**Extrait du document:**
------------------------------------------------------------

Longtemps, je me suis couché de bonne heure

25 Septembre 2011, 15:17pm

Publié par mireille.laborie

 

 

 

Vernissage 15

 

 

Longtemps,  je me suis couché de bonne heure.  

Exposition  du 24 septembre au 12 novembre 2011.

Galerie Deleuze-Rochetin  30700  Arpaillargues

 

Conçue autour de la figure emblématique de Marcel Proust et de son œuvre magistrale « À la recherche du temps perdu » l’exposition que nous proposent Mireille Laborie et Jean-Pierre Loubat est une invitation à entrer avec leurs yeux dans l’univers foisonnant de l’écrivain qui sert de fil conducteur à leur travail. 

Mireille Laborie a choisi d’aborder l’œuvre proustienne sous le prisme de la couleur et de la matière.

Cette double entrée dans la Recherche est des plus intéressante d’une part car l’écriture impressionniste de Proust  abonde de détails chromatiques, d’autre part car l’écrivain est très sensible aux qualités de la matière, notamment celle des tissus : il évoque fréquemment le velouté, le soyeux, le satiné toutes qualités pouvant s’appliquer à la peinture.

------------------------------------------------------------

**Extraits de données:**
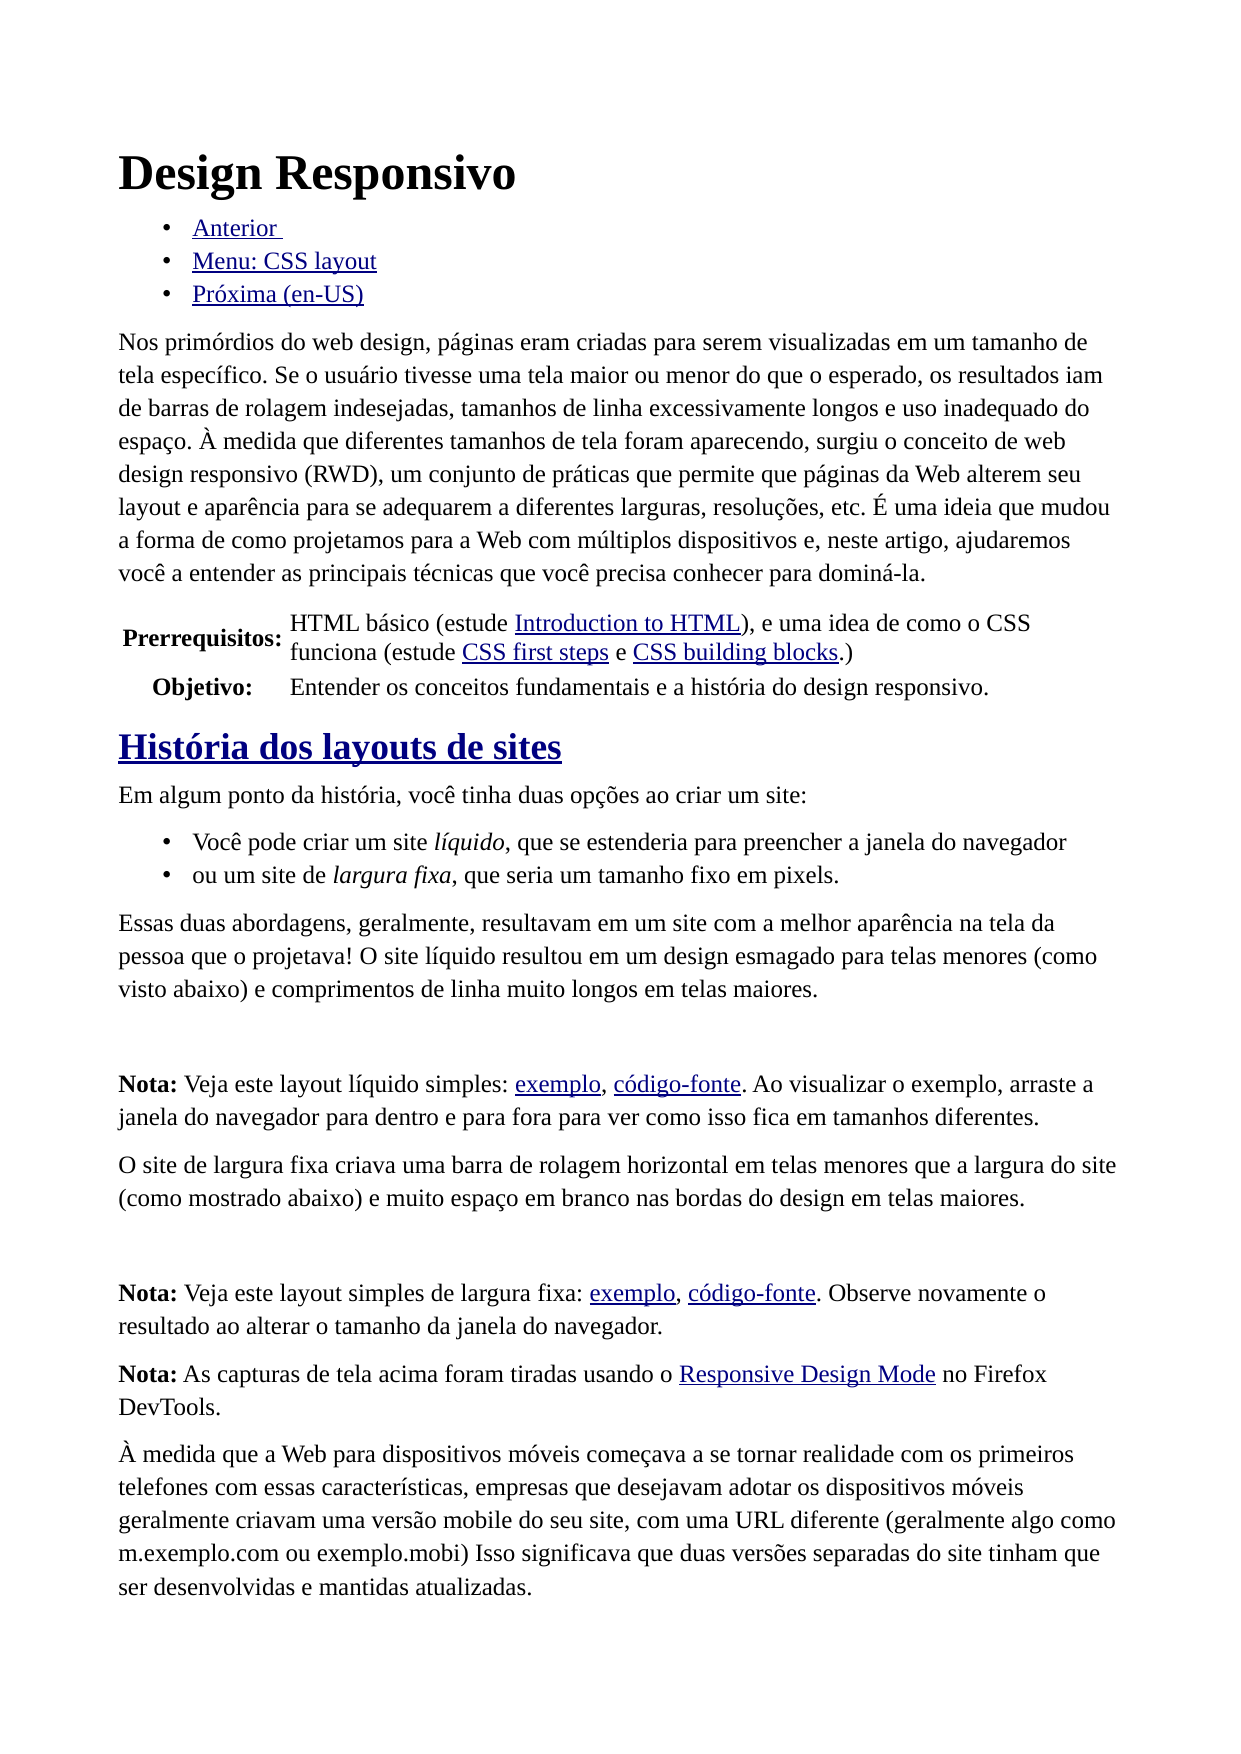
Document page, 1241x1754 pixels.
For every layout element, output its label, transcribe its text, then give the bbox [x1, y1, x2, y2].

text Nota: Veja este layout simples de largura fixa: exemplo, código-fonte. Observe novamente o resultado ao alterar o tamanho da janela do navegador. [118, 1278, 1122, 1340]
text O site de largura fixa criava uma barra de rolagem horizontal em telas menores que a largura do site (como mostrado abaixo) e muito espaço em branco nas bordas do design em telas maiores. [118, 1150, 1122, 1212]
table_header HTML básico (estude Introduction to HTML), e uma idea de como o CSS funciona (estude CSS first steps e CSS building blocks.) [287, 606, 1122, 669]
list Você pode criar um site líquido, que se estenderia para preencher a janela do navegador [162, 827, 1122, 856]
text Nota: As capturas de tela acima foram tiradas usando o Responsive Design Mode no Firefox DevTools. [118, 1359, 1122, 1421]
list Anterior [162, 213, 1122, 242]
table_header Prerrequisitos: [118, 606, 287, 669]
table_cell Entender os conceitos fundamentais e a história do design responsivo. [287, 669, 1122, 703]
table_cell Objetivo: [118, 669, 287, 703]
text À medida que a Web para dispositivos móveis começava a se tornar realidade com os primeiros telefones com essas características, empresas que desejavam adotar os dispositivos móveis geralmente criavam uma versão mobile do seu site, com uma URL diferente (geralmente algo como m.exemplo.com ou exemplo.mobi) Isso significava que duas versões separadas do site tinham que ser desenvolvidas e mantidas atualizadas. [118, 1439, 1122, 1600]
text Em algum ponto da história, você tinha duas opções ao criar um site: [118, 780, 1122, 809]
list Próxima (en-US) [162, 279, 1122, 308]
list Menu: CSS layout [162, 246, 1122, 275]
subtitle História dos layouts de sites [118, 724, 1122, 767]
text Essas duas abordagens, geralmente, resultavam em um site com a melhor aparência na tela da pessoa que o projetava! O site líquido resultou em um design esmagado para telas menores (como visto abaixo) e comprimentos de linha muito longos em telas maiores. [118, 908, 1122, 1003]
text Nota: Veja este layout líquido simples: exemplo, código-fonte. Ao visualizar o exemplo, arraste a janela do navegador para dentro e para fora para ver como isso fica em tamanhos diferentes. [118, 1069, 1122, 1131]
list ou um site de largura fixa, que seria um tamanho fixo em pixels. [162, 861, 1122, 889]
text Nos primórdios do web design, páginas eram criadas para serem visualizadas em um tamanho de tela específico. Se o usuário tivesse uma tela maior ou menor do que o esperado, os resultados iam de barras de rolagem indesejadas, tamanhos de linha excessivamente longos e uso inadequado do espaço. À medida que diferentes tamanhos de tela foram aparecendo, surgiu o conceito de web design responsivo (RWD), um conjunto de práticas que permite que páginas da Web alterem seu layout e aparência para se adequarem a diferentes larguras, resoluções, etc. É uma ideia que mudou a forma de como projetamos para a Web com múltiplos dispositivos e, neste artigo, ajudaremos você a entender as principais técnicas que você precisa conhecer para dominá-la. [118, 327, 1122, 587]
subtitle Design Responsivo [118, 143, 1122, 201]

------------------------------------------------------------

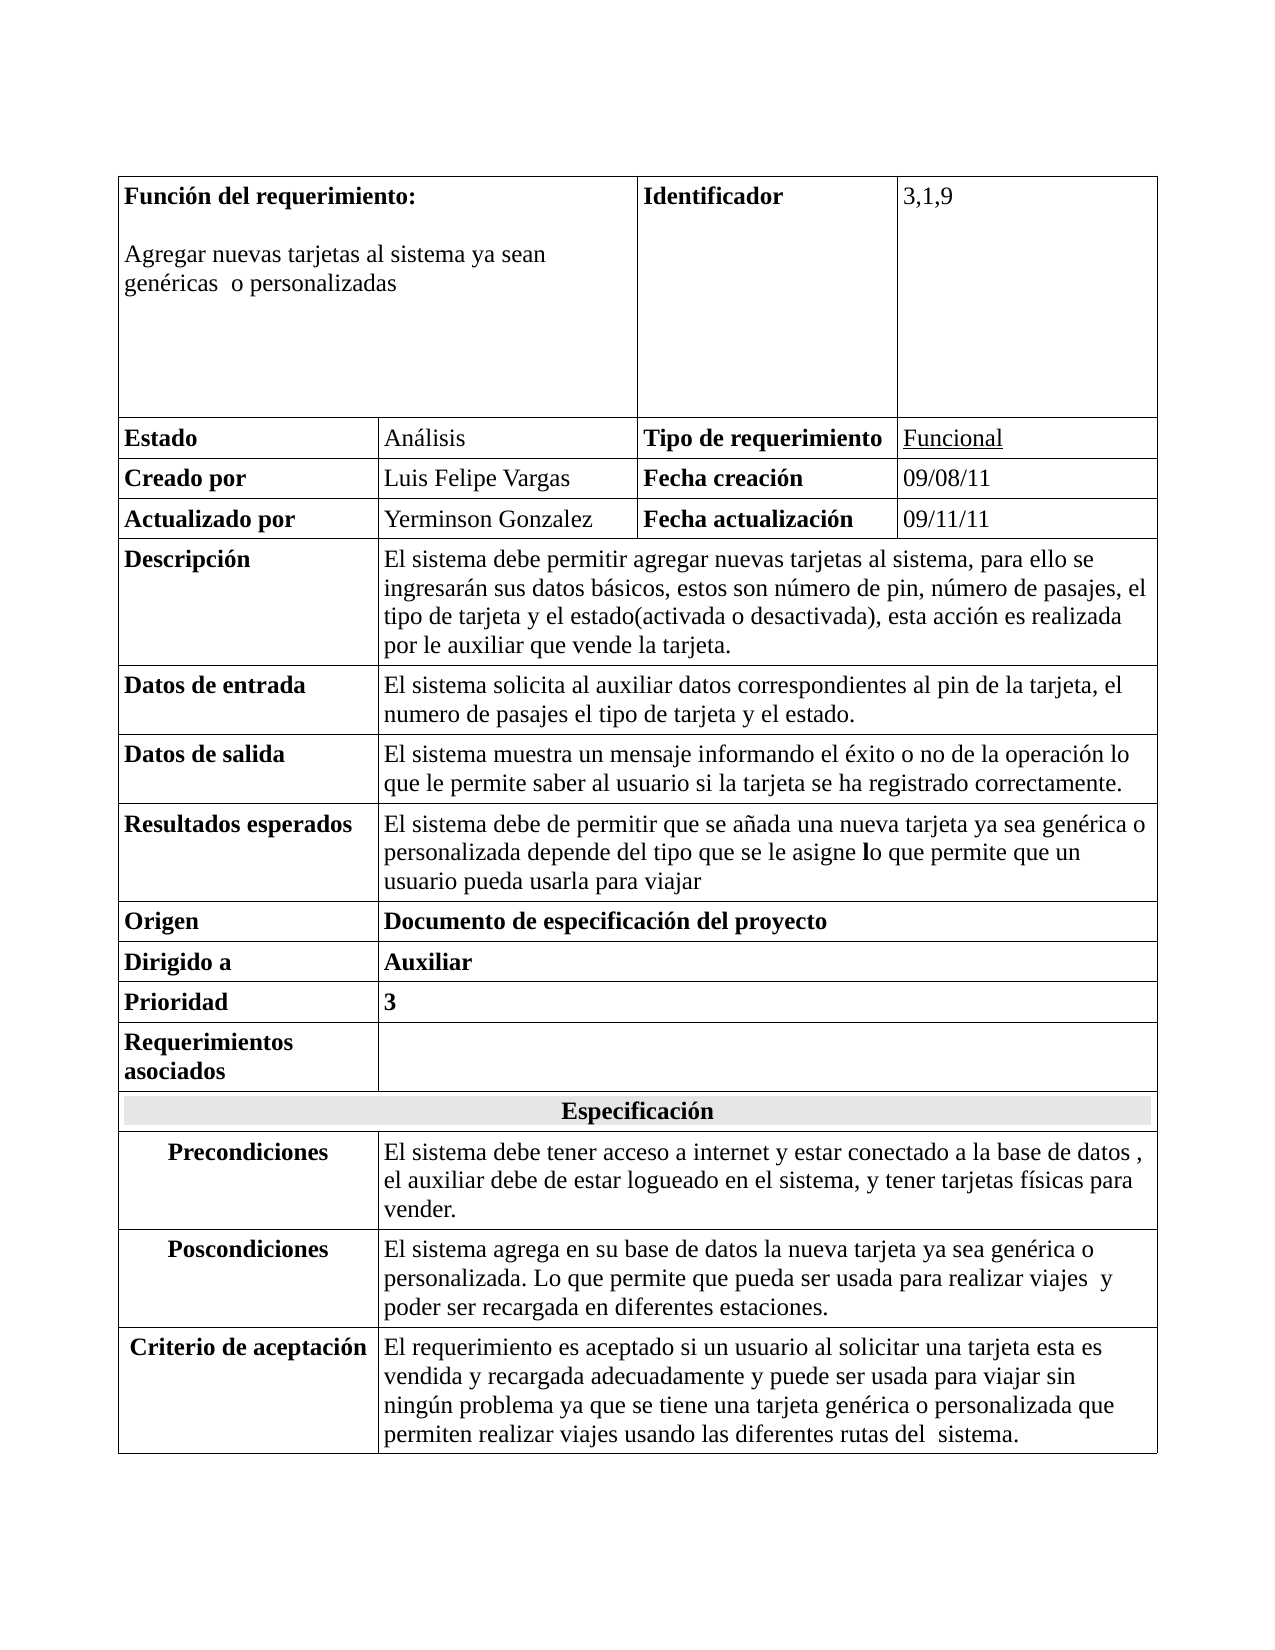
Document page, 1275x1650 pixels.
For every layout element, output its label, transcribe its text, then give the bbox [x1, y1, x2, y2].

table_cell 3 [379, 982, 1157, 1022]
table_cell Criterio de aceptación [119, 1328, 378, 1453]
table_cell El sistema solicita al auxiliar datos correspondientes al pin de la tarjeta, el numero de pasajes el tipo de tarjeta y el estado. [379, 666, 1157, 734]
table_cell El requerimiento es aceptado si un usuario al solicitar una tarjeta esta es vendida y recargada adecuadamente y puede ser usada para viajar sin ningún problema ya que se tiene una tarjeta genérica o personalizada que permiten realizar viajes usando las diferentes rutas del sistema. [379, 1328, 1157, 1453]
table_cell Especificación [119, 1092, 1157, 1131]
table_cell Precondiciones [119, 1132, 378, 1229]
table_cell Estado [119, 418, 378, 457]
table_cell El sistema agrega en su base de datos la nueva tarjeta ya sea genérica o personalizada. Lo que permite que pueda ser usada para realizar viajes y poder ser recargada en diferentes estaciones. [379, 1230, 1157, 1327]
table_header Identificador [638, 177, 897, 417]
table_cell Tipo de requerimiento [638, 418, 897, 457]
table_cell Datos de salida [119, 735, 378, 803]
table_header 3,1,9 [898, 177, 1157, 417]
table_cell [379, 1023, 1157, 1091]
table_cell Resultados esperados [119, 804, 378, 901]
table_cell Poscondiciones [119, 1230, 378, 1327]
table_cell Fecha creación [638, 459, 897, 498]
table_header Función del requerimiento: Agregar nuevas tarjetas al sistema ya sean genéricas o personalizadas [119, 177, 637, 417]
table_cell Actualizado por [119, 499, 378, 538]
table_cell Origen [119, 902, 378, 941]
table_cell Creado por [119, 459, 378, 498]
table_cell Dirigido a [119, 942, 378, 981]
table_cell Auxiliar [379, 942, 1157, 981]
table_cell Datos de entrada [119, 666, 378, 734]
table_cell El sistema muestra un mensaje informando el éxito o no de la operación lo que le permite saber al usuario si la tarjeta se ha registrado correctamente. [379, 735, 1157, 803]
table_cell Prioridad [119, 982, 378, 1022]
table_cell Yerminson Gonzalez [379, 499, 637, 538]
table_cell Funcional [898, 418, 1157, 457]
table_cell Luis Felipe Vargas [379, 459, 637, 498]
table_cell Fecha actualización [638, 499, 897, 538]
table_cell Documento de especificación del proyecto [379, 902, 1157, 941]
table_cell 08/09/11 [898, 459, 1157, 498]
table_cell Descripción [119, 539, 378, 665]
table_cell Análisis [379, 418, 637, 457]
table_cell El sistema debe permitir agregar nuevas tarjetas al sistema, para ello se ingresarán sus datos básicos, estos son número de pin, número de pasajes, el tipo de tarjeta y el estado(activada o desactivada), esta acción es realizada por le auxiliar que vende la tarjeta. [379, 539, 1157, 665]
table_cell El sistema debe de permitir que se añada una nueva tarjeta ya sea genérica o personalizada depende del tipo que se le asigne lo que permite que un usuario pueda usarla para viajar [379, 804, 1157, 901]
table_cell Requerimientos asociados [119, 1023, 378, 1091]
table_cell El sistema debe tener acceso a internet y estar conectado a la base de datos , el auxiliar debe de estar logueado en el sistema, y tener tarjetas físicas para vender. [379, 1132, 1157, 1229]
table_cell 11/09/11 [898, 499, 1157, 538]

------------------------------------------------------------

Traduisez en anglais cette phrase de l’extrait sur l’exposition consacrée à Proust : « Mireille Laborie a choisi d’aborder l’œuvre proustienne sous le prisme de la couleur et de la matière. »

Mireille Laborie chose to approach Proust's work through the prism of color and material.